With the rapidly rising cost of college tuition, parents are well-justified in their anxiousness about how to pay for their child’s education. There is a myriad of options for parents wanting to get a head start in saving for this big investment. Although it can often be overwhelming deciding what path to take when planning for your child’s educational future and how to pay for it, here are a few of the top options to consider for your savings plan:

529 College Plan

The gold standard of college saving is the 529 plan. Also known as Qualified Tuition Programs (QTP), this plan allows parents to invest after-tax money into a qualified fund and then withdraw that money and its gains tax-free to put toward use for educational expenses. With more than 30 states offering these type of plans, it pays to shop around to find the best fit for your individual needs.

Roth IRA

Although this type of investment is most associated with retirement savings, a Roth IRA can also be an invaluable vehicle when saving for college expenses. The withdraw rules are similar to the 529, however, investors can use the Roth dividends to also go toward retirement, giving this type of plan more flexibility should your child not pursue a higher education.

Prepaid College Tuition Plans

Self-explanatory in nature, these plans allow parents the benefit of pre-paying for college at today’s prices. By locking in current prices, parents can guard themselves against rapidly escalating costs while also saving money.

Coverdell Education Savings Account

This trust applies to both college education expenses as well as costs incurred at K-12 levels. Although the terms are more flexible, a Coverdell account comes with a $2,000 annual limit, making this choice a deterrent for families wishing to contribute more.

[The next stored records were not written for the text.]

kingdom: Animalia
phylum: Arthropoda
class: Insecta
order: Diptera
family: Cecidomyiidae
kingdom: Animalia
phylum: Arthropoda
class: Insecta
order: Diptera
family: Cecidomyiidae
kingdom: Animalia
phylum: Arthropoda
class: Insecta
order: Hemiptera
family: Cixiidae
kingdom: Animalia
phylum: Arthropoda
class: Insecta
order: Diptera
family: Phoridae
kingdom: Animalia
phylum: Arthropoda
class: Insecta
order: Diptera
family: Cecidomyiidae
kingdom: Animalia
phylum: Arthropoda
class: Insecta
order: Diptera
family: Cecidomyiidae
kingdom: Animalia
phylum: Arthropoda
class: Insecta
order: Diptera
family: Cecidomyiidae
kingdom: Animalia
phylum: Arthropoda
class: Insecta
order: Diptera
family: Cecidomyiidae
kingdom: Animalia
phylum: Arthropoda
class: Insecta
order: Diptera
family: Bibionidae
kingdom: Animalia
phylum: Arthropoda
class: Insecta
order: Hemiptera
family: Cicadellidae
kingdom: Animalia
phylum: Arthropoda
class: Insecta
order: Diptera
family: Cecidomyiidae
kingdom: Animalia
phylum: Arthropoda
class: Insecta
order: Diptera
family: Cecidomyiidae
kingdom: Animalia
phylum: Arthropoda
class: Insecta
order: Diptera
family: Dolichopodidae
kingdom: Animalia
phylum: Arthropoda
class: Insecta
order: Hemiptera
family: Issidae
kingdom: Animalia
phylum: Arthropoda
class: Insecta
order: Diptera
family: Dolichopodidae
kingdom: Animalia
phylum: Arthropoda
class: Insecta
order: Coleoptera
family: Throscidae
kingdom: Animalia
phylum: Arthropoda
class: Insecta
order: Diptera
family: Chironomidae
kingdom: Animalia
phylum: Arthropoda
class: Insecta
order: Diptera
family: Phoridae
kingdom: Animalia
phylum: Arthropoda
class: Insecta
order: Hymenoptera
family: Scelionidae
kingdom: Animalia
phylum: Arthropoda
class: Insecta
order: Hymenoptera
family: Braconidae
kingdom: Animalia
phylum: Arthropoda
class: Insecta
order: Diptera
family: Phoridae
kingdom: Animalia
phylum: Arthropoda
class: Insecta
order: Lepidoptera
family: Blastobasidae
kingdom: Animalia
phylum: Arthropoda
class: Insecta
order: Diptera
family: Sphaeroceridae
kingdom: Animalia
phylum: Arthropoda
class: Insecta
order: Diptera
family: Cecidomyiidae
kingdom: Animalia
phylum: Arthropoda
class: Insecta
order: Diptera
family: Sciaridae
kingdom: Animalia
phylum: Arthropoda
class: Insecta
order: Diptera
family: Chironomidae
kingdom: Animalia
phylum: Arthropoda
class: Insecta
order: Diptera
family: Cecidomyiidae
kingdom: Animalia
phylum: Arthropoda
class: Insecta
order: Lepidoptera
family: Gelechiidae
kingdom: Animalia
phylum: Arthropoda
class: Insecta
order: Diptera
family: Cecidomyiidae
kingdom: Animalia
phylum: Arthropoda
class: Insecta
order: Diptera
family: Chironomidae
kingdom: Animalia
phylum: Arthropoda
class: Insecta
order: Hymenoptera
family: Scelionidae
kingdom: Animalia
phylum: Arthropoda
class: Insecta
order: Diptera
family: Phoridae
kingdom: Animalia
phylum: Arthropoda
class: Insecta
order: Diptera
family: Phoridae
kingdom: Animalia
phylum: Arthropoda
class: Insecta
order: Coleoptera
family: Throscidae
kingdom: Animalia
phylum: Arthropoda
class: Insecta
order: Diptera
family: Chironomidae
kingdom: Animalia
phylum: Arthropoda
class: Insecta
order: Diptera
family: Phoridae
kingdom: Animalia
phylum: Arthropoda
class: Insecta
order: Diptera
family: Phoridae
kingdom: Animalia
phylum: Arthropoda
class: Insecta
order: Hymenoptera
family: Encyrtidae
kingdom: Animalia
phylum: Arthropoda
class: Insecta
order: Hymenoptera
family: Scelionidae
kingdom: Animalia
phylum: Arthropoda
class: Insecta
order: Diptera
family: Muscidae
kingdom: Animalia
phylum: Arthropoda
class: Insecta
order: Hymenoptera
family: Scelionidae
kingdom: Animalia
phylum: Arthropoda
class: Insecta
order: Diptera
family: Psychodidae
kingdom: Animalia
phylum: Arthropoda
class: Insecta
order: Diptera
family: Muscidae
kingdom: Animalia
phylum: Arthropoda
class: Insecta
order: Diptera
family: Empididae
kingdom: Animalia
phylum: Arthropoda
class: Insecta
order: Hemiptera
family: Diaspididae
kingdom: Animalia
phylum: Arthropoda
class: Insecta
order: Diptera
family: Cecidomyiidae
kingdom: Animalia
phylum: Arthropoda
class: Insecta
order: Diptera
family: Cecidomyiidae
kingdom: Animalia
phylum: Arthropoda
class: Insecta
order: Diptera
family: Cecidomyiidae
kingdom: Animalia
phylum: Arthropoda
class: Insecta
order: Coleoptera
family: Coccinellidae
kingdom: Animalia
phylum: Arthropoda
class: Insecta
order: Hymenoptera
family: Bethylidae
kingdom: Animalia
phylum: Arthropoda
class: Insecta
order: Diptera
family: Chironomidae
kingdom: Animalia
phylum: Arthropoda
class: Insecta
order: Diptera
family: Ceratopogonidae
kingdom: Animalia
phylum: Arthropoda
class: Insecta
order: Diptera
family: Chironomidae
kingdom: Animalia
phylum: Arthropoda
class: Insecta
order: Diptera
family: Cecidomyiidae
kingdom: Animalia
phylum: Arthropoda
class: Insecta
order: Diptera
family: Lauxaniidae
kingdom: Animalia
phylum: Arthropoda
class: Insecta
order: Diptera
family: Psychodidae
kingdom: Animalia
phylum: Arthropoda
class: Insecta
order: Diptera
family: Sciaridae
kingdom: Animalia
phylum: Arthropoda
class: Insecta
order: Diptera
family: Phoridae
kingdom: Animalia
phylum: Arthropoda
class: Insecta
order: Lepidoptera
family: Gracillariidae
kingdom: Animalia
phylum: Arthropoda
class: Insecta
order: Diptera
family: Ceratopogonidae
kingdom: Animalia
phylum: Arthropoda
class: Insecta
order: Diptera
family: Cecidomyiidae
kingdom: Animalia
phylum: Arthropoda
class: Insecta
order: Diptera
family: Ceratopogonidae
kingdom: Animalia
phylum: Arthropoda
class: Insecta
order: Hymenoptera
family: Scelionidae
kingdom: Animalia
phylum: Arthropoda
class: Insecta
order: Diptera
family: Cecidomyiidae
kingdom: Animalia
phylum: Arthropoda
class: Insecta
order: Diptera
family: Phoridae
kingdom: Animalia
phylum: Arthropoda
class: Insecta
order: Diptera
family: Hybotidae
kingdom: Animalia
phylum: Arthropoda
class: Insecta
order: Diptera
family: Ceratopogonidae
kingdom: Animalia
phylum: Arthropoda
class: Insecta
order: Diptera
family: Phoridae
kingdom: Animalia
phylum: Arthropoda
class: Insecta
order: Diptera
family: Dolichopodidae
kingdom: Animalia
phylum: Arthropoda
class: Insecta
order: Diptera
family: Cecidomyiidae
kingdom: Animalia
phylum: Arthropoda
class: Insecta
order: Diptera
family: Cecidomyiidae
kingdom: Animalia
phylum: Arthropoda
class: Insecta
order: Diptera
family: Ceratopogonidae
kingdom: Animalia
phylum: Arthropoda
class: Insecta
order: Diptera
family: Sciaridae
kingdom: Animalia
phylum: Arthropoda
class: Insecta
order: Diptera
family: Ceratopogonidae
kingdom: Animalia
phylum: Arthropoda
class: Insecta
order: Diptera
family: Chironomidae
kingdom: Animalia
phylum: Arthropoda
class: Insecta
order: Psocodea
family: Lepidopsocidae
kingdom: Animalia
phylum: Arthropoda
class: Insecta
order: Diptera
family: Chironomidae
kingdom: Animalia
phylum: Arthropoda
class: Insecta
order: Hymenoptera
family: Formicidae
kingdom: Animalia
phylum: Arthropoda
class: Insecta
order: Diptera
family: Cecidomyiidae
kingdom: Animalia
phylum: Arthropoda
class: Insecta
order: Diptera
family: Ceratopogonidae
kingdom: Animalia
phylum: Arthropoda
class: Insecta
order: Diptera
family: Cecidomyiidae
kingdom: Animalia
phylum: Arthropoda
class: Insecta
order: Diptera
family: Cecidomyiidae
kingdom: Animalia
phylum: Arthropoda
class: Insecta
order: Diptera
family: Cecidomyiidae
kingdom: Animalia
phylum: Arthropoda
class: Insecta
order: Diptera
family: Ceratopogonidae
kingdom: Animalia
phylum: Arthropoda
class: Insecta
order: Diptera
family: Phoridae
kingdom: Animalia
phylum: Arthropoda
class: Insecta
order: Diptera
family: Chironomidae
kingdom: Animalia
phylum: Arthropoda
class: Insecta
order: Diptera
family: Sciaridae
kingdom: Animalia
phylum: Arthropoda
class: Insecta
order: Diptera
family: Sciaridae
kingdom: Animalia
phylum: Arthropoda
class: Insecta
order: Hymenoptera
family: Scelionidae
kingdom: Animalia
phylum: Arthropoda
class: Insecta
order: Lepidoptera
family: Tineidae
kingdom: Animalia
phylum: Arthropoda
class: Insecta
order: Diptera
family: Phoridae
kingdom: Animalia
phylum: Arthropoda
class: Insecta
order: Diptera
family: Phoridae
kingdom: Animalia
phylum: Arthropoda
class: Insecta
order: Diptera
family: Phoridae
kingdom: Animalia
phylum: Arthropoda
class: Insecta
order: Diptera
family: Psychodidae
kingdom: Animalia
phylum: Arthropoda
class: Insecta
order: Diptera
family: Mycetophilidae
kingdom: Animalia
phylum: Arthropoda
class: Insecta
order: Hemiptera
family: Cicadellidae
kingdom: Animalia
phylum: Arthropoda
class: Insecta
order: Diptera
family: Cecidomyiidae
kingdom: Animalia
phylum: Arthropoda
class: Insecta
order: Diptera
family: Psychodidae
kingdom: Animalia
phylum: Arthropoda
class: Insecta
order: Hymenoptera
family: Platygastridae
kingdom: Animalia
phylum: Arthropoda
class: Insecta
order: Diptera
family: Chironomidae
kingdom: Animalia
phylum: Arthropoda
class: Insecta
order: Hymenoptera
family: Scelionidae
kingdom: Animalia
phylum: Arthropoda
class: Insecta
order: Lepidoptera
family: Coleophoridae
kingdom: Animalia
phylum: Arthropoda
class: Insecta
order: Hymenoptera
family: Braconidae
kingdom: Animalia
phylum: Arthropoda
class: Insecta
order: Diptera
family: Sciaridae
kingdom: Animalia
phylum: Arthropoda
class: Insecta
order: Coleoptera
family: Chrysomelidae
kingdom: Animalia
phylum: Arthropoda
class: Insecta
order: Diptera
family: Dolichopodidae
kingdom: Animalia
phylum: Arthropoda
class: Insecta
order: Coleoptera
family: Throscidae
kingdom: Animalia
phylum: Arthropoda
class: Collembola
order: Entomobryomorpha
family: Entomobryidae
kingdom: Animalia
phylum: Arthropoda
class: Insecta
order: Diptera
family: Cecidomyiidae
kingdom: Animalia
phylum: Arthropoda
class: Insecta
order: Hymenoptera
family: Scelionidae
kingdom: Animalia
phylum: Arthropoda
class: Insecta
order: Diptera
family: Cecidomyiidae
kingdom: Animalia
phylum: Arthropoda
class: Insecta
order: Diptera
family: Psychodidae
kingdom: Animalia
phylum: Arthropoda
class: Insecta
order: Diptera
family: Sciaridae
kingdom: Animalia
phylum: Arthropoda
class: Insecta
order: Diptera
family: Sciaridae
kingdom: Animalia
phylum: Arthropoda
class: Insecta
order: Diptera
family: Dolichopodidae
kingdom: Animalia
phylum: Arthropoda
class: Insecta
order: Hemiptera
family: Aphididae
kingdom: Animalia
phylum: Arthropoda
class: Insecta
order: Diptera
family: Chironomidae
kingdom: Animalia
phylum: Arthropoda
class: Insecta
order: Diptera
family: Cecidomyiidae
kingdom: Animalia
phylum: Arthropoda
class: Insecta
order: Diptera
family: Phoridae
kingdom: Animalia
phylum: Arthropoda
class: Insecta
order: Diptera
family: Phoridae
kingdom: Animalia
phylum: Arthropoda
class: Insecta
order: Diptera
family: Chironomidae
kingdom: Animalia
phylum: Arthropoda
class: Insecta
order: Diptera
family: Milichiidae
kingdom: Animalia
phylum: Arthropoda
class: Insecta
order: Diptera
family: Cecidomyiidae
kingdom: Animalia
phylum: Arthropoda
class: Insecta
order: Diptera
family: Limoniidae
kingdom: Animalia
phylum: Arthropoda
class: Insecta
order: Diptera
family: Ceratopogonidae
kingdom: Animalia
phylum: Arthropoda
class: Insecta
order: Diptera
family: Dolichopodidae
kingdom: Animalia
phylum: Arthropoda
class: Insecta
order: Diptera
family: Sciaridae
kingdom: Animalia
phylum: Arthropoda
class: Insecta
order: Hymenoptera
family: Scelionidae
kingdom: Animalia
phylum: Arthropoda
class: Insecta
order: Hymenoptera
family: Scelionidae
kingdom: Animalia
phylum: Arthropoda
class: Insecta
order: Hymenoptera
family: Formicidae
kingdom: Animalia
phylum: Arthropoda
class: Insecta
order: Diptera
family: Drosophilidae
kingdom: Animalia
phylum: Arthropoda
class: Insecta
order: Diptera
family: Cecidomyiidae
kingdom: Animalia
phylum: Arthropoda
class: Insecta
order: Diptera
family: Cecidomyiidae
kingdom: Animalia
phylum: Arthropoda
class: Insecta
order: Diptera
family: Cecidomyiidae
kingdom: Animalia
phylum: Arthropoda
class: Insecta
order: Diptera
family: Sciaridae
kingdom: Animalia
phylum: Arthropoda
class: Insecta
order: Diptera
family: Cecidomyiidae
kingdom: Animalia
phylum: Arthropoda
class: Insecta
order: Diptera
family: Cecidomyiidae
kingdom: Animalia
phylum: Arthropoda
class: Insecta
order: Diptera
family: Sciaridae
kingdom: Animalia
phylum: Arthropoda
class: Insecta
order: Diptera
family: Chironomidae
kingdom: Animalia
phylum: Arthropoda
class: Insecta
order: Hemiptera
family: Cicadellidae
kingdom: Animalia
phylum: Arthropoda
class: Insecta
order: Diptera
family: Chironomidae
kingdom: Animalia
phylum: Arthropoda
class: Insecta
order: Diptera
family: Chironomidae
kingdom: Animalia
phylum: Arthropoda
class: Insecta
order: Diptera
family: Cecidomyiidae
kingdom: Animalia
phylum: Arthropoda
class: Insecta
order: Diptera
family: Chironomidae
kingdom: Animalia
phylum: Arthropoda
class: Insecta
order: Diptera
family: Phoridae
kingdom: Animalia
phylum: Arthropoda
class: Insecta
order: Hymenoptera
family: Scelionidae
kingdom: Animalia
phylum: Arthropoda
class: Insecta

UGMA and UTMA Custodial Accounts

Although these accounts do not have as many tax advantages as its Roth or 529 counterparts, they can be gifted to a child for any reason. Unlike other investment accounts geared toward education, these accounts are placed in the child’s name, giving them full control over the money when the term expires. Conversely, since the child owns the fund, the amount of qualifying aid might be affected.